Hong Kong has recorded its first recession in a decade amid violent anti-government protests.
Six months after unrest began amid increasingly violent anti-government protests, Hong Kong has recorded its first recession in a decade, meaning its economy has contracted for two consecutive quarters.
Government data confirmed on November 15th that Hong Kong sank into recession for the first time in a decade in the third quarter weighed down also by the escalating US-Chia trade war.
With no end to the protests in sight, Reuters reports that analysts warn the financial and trading center potentially faces a longer and deeper slump than during the global financial crisis in 2008/2009 and the SARS epidemic in 2003.
“Domestic demand worsened significantly in the third quarter, as the local social incidents took a heavy toll on consumption-related activities and subdued economic prospects weighed on consumption and investment sentiment,” the government said in a statement (…) Ending violence and restoring calm are pivotal to the recovery of the economy.
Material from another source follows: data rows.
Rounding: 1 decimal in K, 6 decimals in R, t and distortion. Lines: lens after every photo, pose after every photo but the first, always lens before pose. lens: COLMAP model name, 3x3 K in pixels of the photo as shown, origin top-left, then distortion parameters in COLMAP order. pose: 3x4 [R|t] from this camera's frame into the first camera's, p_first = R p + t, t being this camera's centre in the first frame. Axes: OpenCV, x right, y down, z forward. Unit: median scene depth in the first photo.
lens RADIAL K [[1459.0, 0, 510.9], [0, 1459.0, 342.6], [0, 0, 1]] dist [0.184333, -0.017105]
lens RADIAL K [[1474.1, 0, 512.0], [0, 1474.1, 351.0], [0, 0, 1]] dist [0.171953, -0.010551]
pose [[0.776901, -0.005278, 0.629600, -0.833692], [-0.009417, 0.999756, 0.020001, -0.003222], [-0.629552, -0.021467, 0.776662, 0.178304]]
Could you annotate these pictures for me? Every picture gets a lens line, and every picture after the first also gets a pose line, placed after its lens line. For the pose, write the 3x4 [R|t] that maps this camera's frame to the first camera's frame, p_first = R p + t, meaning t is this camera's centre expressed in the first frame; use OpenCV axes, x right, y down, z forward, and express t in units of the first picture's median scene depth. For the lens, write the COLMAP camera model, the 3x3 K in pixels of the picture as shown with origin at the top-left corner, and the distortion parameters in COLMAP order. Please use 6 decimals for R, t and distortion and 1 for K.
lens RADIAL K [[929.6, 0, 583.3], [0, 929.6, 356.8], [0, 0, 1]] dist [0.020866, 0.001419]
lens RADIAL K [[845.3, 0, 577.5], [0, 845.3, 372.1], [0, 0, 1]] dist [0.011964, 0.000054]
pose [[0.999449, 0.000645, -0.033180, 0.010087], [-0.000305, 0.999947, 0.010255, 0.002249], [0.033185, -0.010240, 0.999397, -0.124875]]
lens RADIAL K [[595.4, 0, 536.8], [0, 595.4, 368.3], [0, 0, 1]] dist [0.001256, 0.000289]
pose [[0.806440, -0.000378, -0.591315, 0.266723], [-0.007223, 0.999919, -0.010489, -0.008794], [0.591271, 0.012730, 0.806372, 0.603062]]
The government will continue to closely monitor the situation and introduce measures as necessary to support enterprises and safeguard,” the government said.
On October 27th, the financial chief of Hong Kong warned that the city was heading towards negative economic growth for the full year. He called on residents to set aside differences as the country inevitably enters technical recession.
Gateway for the rich
Many industries have taken a big blow during these harsh times in Hong Kong, and industries like tourism have been hurt the most, with inbound travelers decreasing by 50% in the first half of October compared to the same period last year. The retail sector has also taken a beating, with sales dropping by 25.3 per cent in August – the biggest year-on-year drop Hong Kong has ever seen. The government has already had to roll out HK$2 billion worth of relief measures to support workers and businesses.
All these industry setbacks are making the wealthy flee. The most popular destinations were Canada and Australia, with at least 18% of respondents each, followed by Taiwan, at 11%, and Singapore at 5%. The U.S. was the top choice for just 2.9% of respondents.